I'm a caveman, trying to squeeze every bit of functionality and performance out of my app. I roll out everything myself. May take a little longer, but the OCD in me is happy.

http://news.ycombinator.com/item?id=77136


Flip a coin.

It doesn't have to be a balanced coin: I like Ruby, so my coin was biased toward Rails. Ergo, I learned Rails, and will probably go on to play with Merb and Camping.

Meanwhile, very smart people assure me that Python is nice, and I hope to learn it before I die.

The important thing is to just get moving. Deciding between Rails and, say, Drupal is complicated, with lots of technical, marketing, and business factors in play. But RoR, Django, and the gang are so much alike that the decision comes down to that simple coin flip.


If you can find one that gels with what you're trying to do, then by all means, save yourself the time and go with it.


I think light frameworks are the best because they do not cause frameworkitis.

http://uint32t.blogspot.com/2007/11/web-programming-framewor...


I use RoR and am very happy with it. Instead of "reading and feeling", try coding your app and see how things go. Even if you switch, by coding, you'll have made a lot of progress.

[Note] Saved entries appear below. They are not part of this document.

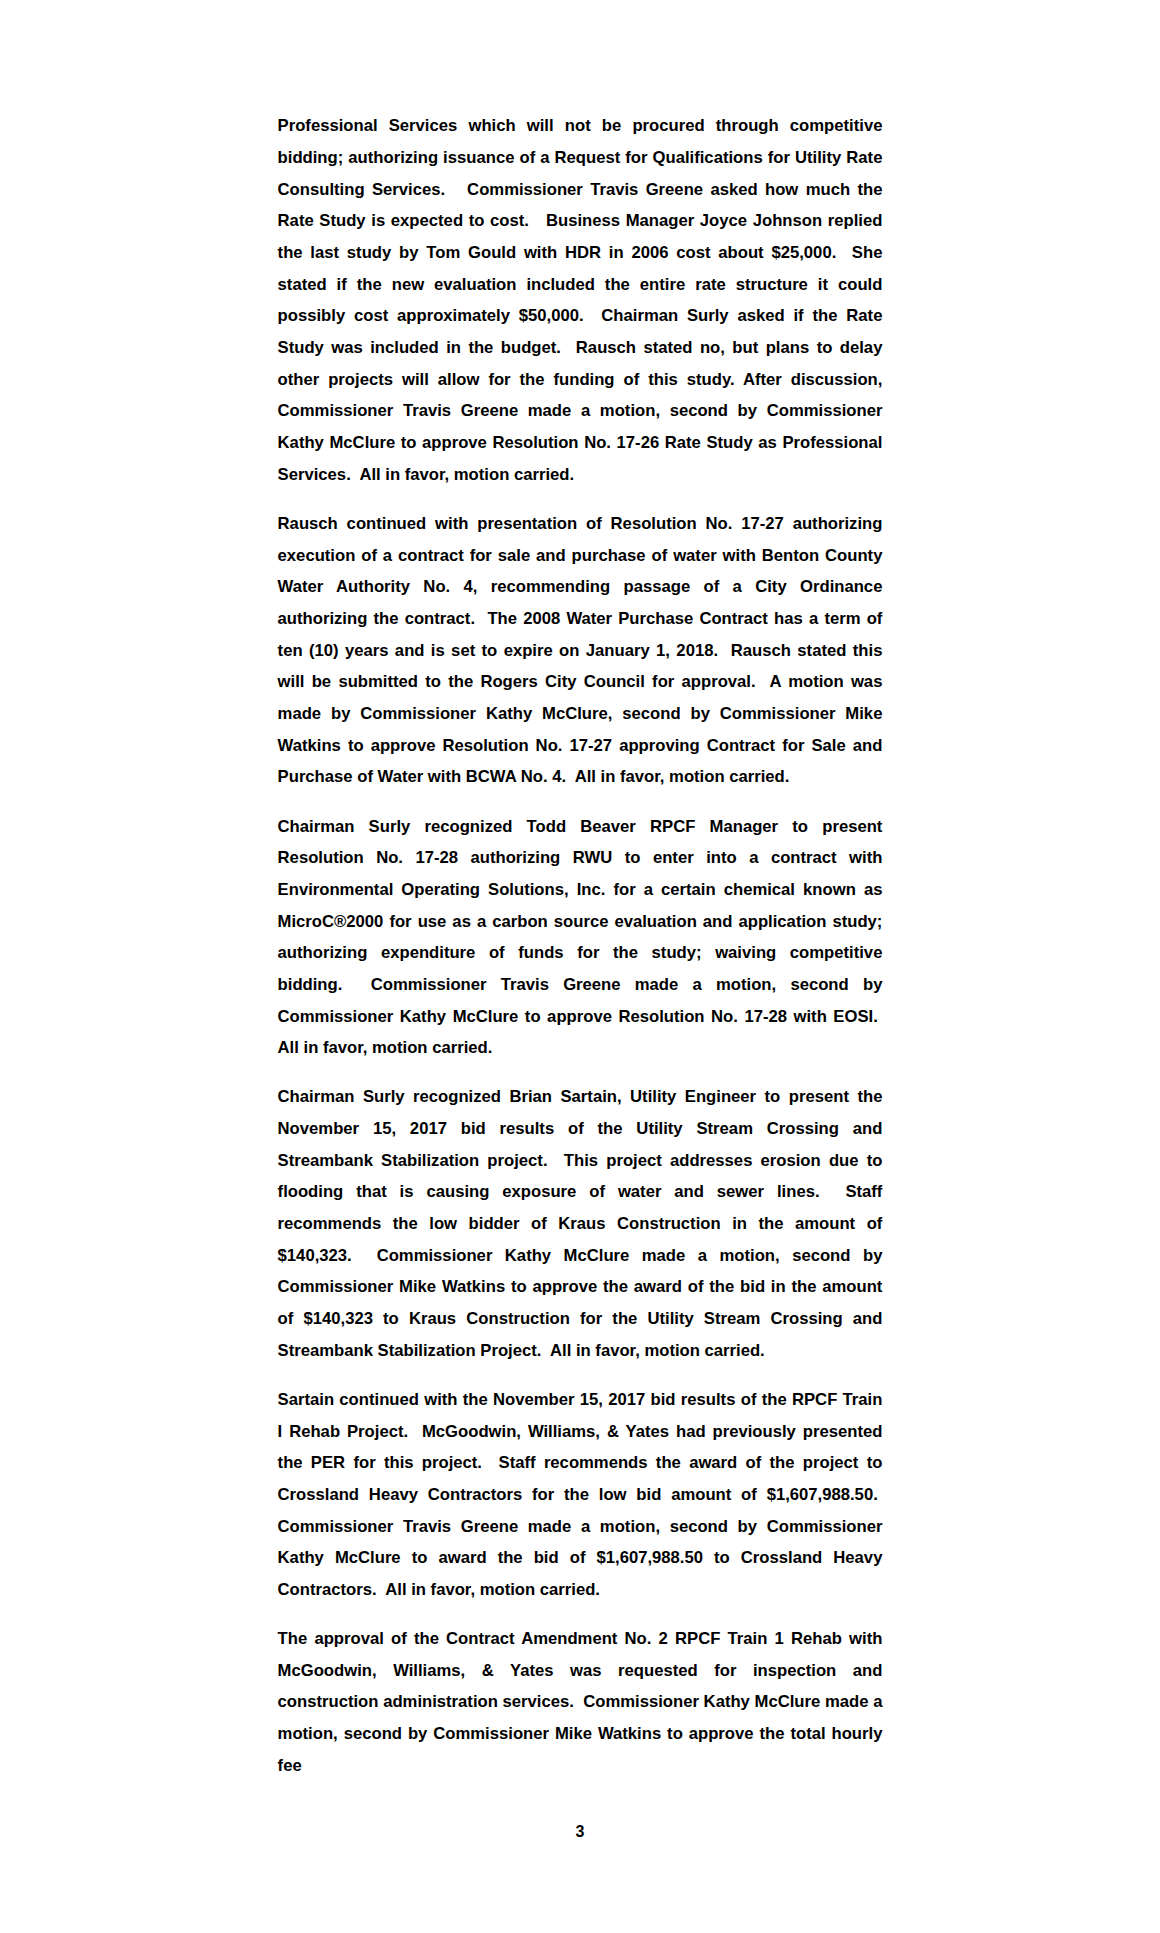Professional Services which will not be procured through competitive bidding; authorizing issuance of a Request for Qualifications for Utility Rate Consulting Services. Commissioner Travis Greene asked how much the Rate Study is expected to cost. Business Manager Joyce Johnson replied the last study by Tom Gould with HDR in 2006 cost about $25,000. She stated if the new evaluation included the entire rate structure it could possibly cost approximately $50,000. Chairman Surly asked if the Rate Study was included in the budget. Rausch stated no, but plans to delay other projects will allow for the funding of this study. After discussion, Commissioner Travis Greene made a motion, second by Commissioner Kathy McClure to approve Resolution No. 17-26 Rate Study as Professional Services. All in favor, motion carried.
Rausch continued with presentation of Resolution No. 17-27 authorizing execution of a contract for sale and purchase of water with Benton County Water Authority No. 4, recommending passage of a City Ordinance authorizing the contract. The 2008 Water Purchase Contract has a term of ten (10) years and is set to expire on January 1, 2018. Rausch stated this will be submitted to the Rogers City Council for approval. A motion was made by Commissioner Kathy McClure, second by Commissioner Mike Watkins to approve Resolution No. 17-27 approving Contract for Sale and Purchase of Water with BCWA No. 4. All in favor, motion carried.
Chairman Surly recognized Todd Beaver RPCF Manager to present Resolution No. 17-28 authorizing RWU to enter into a contract with Environmental Operating Solutions, Inc. for a certain chemical known as MicroC®2000 for use as a carbon source evaluation and application study; authorizing expenditure of funds for the study; waiving competitive bidding. Commissioner Travis Greene made a motion, second by Commissioner Kathy McClure to approve Resolution No. 17-28 with EOSI. All in favor, motion carried.
Chairman Surly recognized Brian Sartain, Utility Engineer to present the November 15, 2017 bid results of the Utility Stream Crossing and Streambank Stabilization project. This project addresses erosion due to flooding that is causing exposure of water and sewer lines. Staff recommends the low bidder of Kraus Construction in the amount of $140,323. Commissioner Kathy McClure made a motion, second by Commissioner Mike Watkins to approve the award of the bid in the amount of $140,323 to Kraus Construction for the Utility Stream Crossing and Streambank Stabilization Project. All in favor, motion carried.
Sartain continued with the November 15, 2017 bid results of the RPCF Train I Rehab Project. McGoodwin, Williams, & Yates had previously presented the PER for this project. Staff recommends the award of the project to Crossland Heavy Contractors for the low bid amount of $1,607,988.50. Commissioner Travis Greene made a motion, second by Commissioner Kathy McClure to award the bid of $1,607,988.50 to Crossland Heavy Contractors. All in favor, motion carried.
The approval of the Contract Amendment No. 2 RPCF Train 1 Rehab with McGoodwin, Williams, & Yates was requested for inspection and construction administration services. Commissioner Kathy McClure made a motion, second by Commissioner Mike Watkins to approve the total hourly fee
3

That's general good advice, and usually I try to match a project with a technology I want to learn and go code. It's the best way. In this case I'm trying to figure out do I learn python and use a python framework, learn ruby and use RoR, decide to use a PHP framework, just code the entire thing in Perl, ...

John.


some points about RoR, (I checked it a few months back so they might have changed!)

- It does not offer an out of box solution to allow authenticated users to create content forming pages as part of a Web site. It offers you a web app framework and you could build upon it your custom CMS from scratch (and it will take you longer to do so)

- but there is a nice binding to the database through the framework

- at the time stability was a bit of an issue!

with all that said there are great applications built upon it such as 37Signals Base Camp


Do you know of any great applications built on top of CMS? I don't.


I am not sure what kind of applications you are looking for, but in general there are thousands of successful and big sites out there... for instance look at the sugar network, its based on Drupal

also if you mean built on CMS out of the box, I don't either, and you will have to customize it in order to make something useful, but the point is that with RoR you have to pretty much build from scratch whereas with other CMS like Drupal you already have many functionalities included in the core and you don't have to really reinvent many things, you just customize or add the ones you want


True hackers code their Web apps in x86 assembly.